Passage shown ▸
──────────────────────────────

The Impact of the Western Media’s Whiteness
It is no secret that the western world’s mainstream media has a tendency to cater to a select group of people. Through this exclusivity, the people involved in the mainstream media who see the most success, are typically white or hold Eurocentric features. This is not unique to the western world as it is a pattern that exists within cultures across the world. It is interesting, however, that in a society such as the west in which people from all walks of life coexist, that there seems to be enough room to glorify and normalize the faces of only a certain type of person.
How many times have you looked in the mirror with your brown skin glaring loudly back at you and thought to yourself: Is this even normal? From a young age, we are wired into seeing things from a certain perspective through various tools and forms of learning that have been incorporated into our daily lives. When you went to school as a kindergartener, everyday you were taught little lessons of morality that would later become common sense to you, and the foundation of moral navigation as you stumble through more controversial situations. When I watched TV, I saw white girls as the stars of every show. Girls like me did not exist in this realm. Brown-skinned,
black-eyed, loud and significant. This has become a norm for me; to see myself as a tool of tokenism, only existing in the sphere of entertainment to keep a show from being called “racist.” I exist, but only in the background.

──────────────────────────────

Entries shown ▸

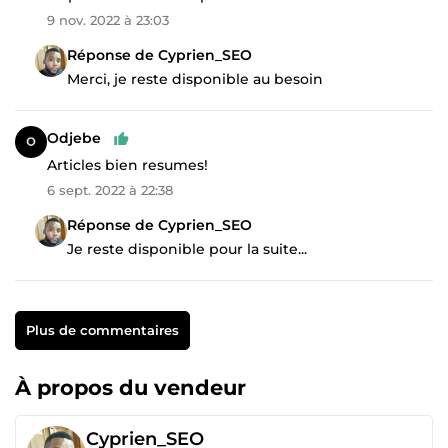
9 nov. 2022 à 23:03
Réponse de Cyprien_SEO
Merci, je reste disponible au besoin
Odjebe
Articles bien resumes!
6 sept. 2022 à 22:38
Réponse de Cyprien_SEO
Je reste disponible pour la suite...
Plus de commentaires
À propos du vendeur
Cyprien_SEO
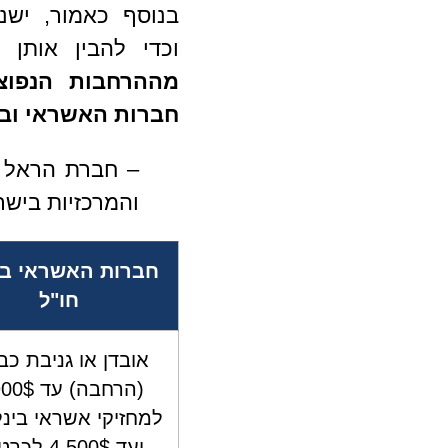
בנוסף כאמור, ישנ
וכדי להבין אותן 
מההרחבות הנפוצ
חברות האשראי וב
– חברת הראל נ
והמרכזיות בישר
חברות האשראי בי
חו"ל
אובדן או גניבת כב
(הרחבה) עד
למחזיקי אשראי בינל
ועד 4,500$ ל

──────────────────────────────

Work required ▸ Copy the essay on the western media's whiteness word for word, from its title through its last sentence.

Answer section ▸
The Impact of the Western Media’s Whiteness
It is no secret that the western world’s mainstream media has a tendency to cater to a select group of people. Through this exclusivity, the people involved in the mainstream media who see the most success, are typically white or hold Eurocentric features. This is not unique to the western world as it is a pattern that exists within cultures across the world. It is interesting, however, that in a society such as the west in which people from all walks of life coexist, that there seems to be enough room to glorify and normalize the faces of only a certain type of person.
How many times have you looked in the mirror with your brown skin glaring loudly back at you and thought to yourself: Is this even normal? From a young age, we are wired into seeing things from a certain perspective through various tools and forms of learning that have been incorporated into our daily lives. When you went to school as a kindergartener, everyday you were taught little lessons of morality that would later become common sense to you, and the foundation of moral navigation as you stumble through more controversial situations. When I watched TV, I saw white girls as the stars of every show. Girls like me did not exist in this realm. Brown-skinned,
black-eyed, loud and significant. This has become a norm for me; to see myself as a tool of tokenism, only existing in the sphere of entertainment to keep a show from being called “racist.” I exist, but only in the background.